* TASKS TO PERFORM:
- A) In the summary of the 2001 Tampa Bay Buccaneers season, who was the defensive coordinator?
- B) Quote the 2001 Tampa Bay Buccaneers season summary word for word, starting at "NFL team season" and ending at "coach Tony Dungy.".
- C) Write what comes next in the piece on the 2001 Tampa Bay Buccaneers season, picking up after its final sentence.

- Owner: Malcolm Glazer
- General manager: Rich McKay
- Head coach: Tony Dungy
- Offensive coordinator: Clyde Christensen
- Defensive coordinator: Monte Kiffin
- Home stadium: Raymond James Stadium

Results
- Record: 9–7
- Division place: 3rd NFC Central
- Playoffs: Lost Wild Card Playoffs (at Eagles) 9–31
- All-Pros: 4 CB Ronde Barber; DT Warren Sapp; LB Derrick Brooks; SS John Lynch;
- Pro Bowlers: 6 FB Mike Alstott; CB Ronde Barber; LB Derrick Brooks; WR Keyshawn Johnson; SS John Lynch; DT Warren Sapp;
- Team MVP: WR Keyshawn Johnson

= 2001 Tampa Bay Buccaneers season =

NFL team season

The 2001 Tampa Bay Buccaneers season was the franchise's 26th season in the National Football League (NFL) and the sixth and final under head coach Tony Dungy.

* RECORDED DATA:
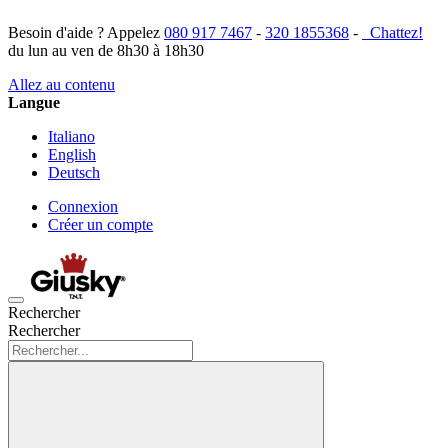
Besoin d'aide ? Appelez
080 917 7467
-
320 1855368
-
Chattez!
du lun au ven de 8h30 à 18h30
Allez au contenu
Langue
Italiano
English
Deutsch
Connexion
Créer un compte
Rechercher
Rechercher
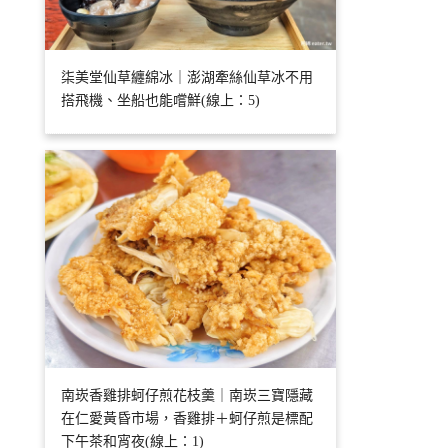
柒美堂仙草纏綿冰｜澎湖牽絲仙草冰不用
搭飛機、坐船也能嚐鮮(線上：5)
南崁香雞排蚵仔煎花枝羹｜南崁三寶隱藏
在仁愛黃昏市場，香雞排＋蚵仔煎是標配
下午茶和宵夜(線上：1)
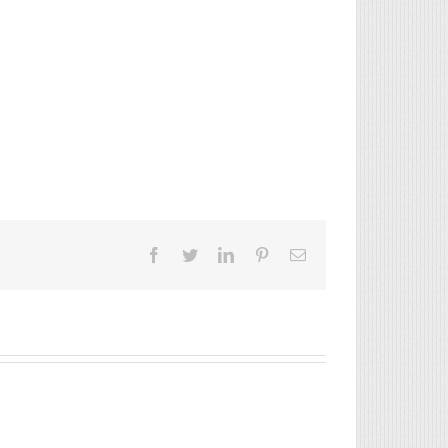
Facebook
Twitter
LinkedIn
Pinterest
Email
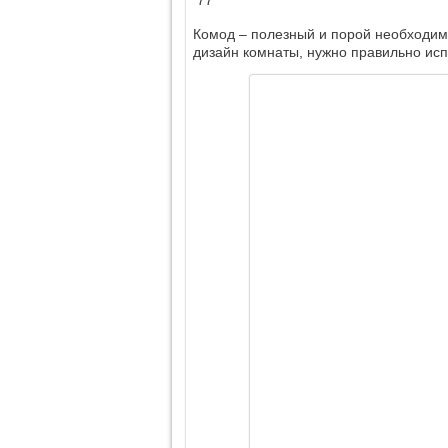
77
Комод – полезный и порой необходим
дизайн комнаты, нужно правильно исп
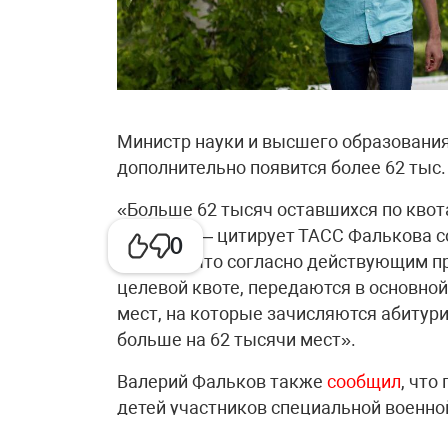
Министр науки и высшего образовани
дополнительно появится более 62 тыс
«Больше 62 тысяч оставшихся по кво
конкурс», – цитирует ТАСС Фалькова с
0
пояснил, что согласно действующим п
целевой квоте, передаются в основно
мест, на которые зачисляются абитури
больше на 62 тысячи мест».
Валерий Фальков также
сообщил
, что
детей участников специальной военной
человек. По его словам, квота заполн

* LIST OF ANSWERS:
- A) Monte Kiffin

- B)
NFL team season

The 2001 Tampa Bay Buccaneers season was the franchise's 26th season in the National Football League (NFL) and the sixth and final under head coach Tony Dungy.

- C)
The season began with the team trying to improve on a 10–6 season. Quarterback Shaun King was benched, and Brad Johnson was brought in from free agency. Johnson broke Tampa Bay team records for passing yards (3,406), completions (340), and attempts (540). However, the team stumbled out of the gate, and started the season with a 3–4 record. The team rallied in the second half of the season, winning six of nine. They finished the season 9–7 and clinched a playoff spot for the fourth time in five seasons.

In the Wild Card playoffs Tampa Bay lost 31–9, to the Philadelphia Eagles. It was the second year in a row that Tampa Bay was routed in the wild card round by Philadelphia, not able to score a single touchdown either time. Two days later, Dungy was fired by the Buccaneers. Following the season, Randall McDaniel retired.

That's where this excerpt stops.